ТЕКСТ ДЛЯ ЧТЕНИЯ
"""
Минута была глубоко-торжественная. Обняв Генерала Рузского и тепло пожав нам руки, Император медленными задерживающимися шагами прошел в свой вагон.
Мы, присутствовавшие при всей этой сцене, невольно преклонились перед той выдержкой, которая проявлена была только что отрекшимся Императором Николаем в эти тяжелые и ответственные минуты…
***
Как это часто бывает после долгого напряжения, нервы как то сразу сдали… Я как в тумане помню, что, вслед за уходом Государя, кто-то вошел к нам и о чем то начал разговор. По-видимому, это были ближайшие к Царю лица… Все были готовы говорить о чем угодно, только не о тот, что являлось самым важным и самым главным в данную минуту… Впрочем, дряхлый граф Фредерикс, кажется, пытался сформулировать свои личные ощущения!.. Говорил еще кто то… и еще кто то… их почти не слушали…
Вдруг вошел сам Государь. – Он держал в руках два телеграфных бланка, которые передал Генералу Рузскому, с просьбой об их отправке. Листки эти Главнокомандующим были переданы мне, для исполнения.
– “Нет той жертвы, которой я не принес бы во имя действительного блага и для спасения родимой матушки России. – Посему я готов отречься от Престола в пользу Моего Сына, с тем, чтобы он оставался при мне до совершеннолетия, при регентстве брата моего – Михаила Александровича”. Такими словами, обращенными к Председателю Госуд. Думы, выражал Император Николай II принятое им решение. – “Во имя блага, спокойствия и спасения горячо любимой России я готов отречься от Престола в пользу моего Сына. – Прошу всех служить ему верно и нелицемерно”, осведомлял он о том же своего Начальника Штаба телеграммой в Ставку. Kaкие красивые порывы, подумал я, заложены в душе этого человека, все горе и несчастье которого в том, что он был дурно окружен!
Данилов Ю. Н. Мои воспоминания об Императоре Николае II-ом и Вел. Князе Михаиле Александровиче
ИЗ ДНЕВНИКА ИМПЕРАТОРА НИКОЛАЯ II
«2-го марта [1917 г.]. Четверг. Утром пришел Рузский и прочел свой длиннейший разговор по аппарату с Родзянко. По его словам, положение в Петрограде таково, что теперь министерство из Думы будто бессильно что-либо сделать, т. к. с ним борется соц.-дем. партия в лице рабочего комитета. Нужно мое отречение. Рузский передал этот разговор в Ставку, а Алексеев всем главнокомандующим. К 2 1/2 [ч.] пришли ответы от всех. Суть та, что во имя спасения России и удержания армии на фронте в спокойствии нужно решиться на этот шаг. Я согласился. Из Ставки прислали проект манифеста. Вечером из Петрограда прибыли Гучков и Шульгин, с кот[орыми] я переговорил и передал им подписанный и переделанный манифест. В час ночи уехал из Пскова с тяжелым чувством пережитого. Кругом измена и трусость, и обман»
"""
ЗАДАНИЯ К ВЫПОЛНЕНИЮ
a. Перепечатайте из текста об отречении Николая II отрывок, начиная со слов «Мы, присутствовавшие при» и заканчивая словами «мне, для исполнения.».
b. Ответьте по тексту об отречении Николая II:
(i) Сколько телеграфных бланков Государь передал Генералу Рузскому?
(ii) Кто, согласно словам, обращенным к Председателю Думы, должен был стать регентом?
(iii) Кто, по дневниковой записи, прибыл вечером из Петрограда?
Опирайтесь только на текст об отречении Николая II.

ФРАГМЕНТ ДАННЫХ
"""
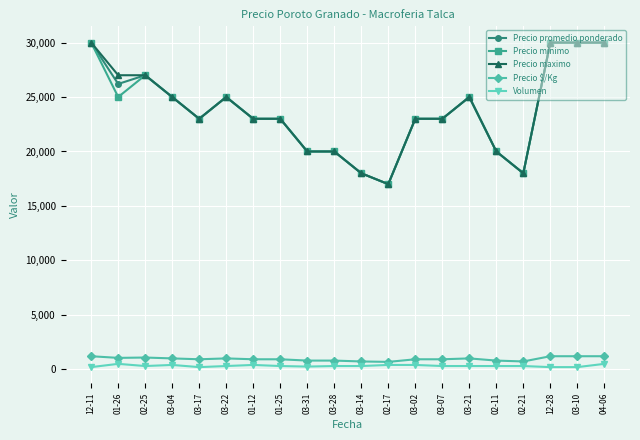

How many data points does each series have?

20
"""
ОТВЕТЫ К ЗАДАНИЯМ
a.
Мы, присутствовавшие при всей этой сцене, невольно преклонились перед той выдержкой, которая проявлена была только что отрекшимся Императором Николаем в эти тяжелые и ответственные минуты…
***
Как это часто бывает после долгого напряжения, нервы как то сразу сдали… Я как в тумане помню, что, вслед за уходом Государя, кто-то вошел к нам и о чем то начал разговор. По-видимому, это были ближайшие к Царю лица… Все были готовы говорить о чем угодно, только не о тот, что являлось самым важным и самым главным в данную минуту… Впрочем, дряхлый граф Фредерикс, кажется, пытался сформулировать свои личные ощущения!.. Говорил еще кто то… и еще кто то… их почти не слушали…
Вдруг вошел сам Государь. – Он держал в руках два телеграфных бланка, которые передал Генералу Рузскому, с просьбой об их отправке. Листки эти Главнокомандующим были переданы мне, для исполнения.

b.
(i) Два.
(ii) Брат императора, Михаил Александрович.
(iii) Гучков и Шульгин.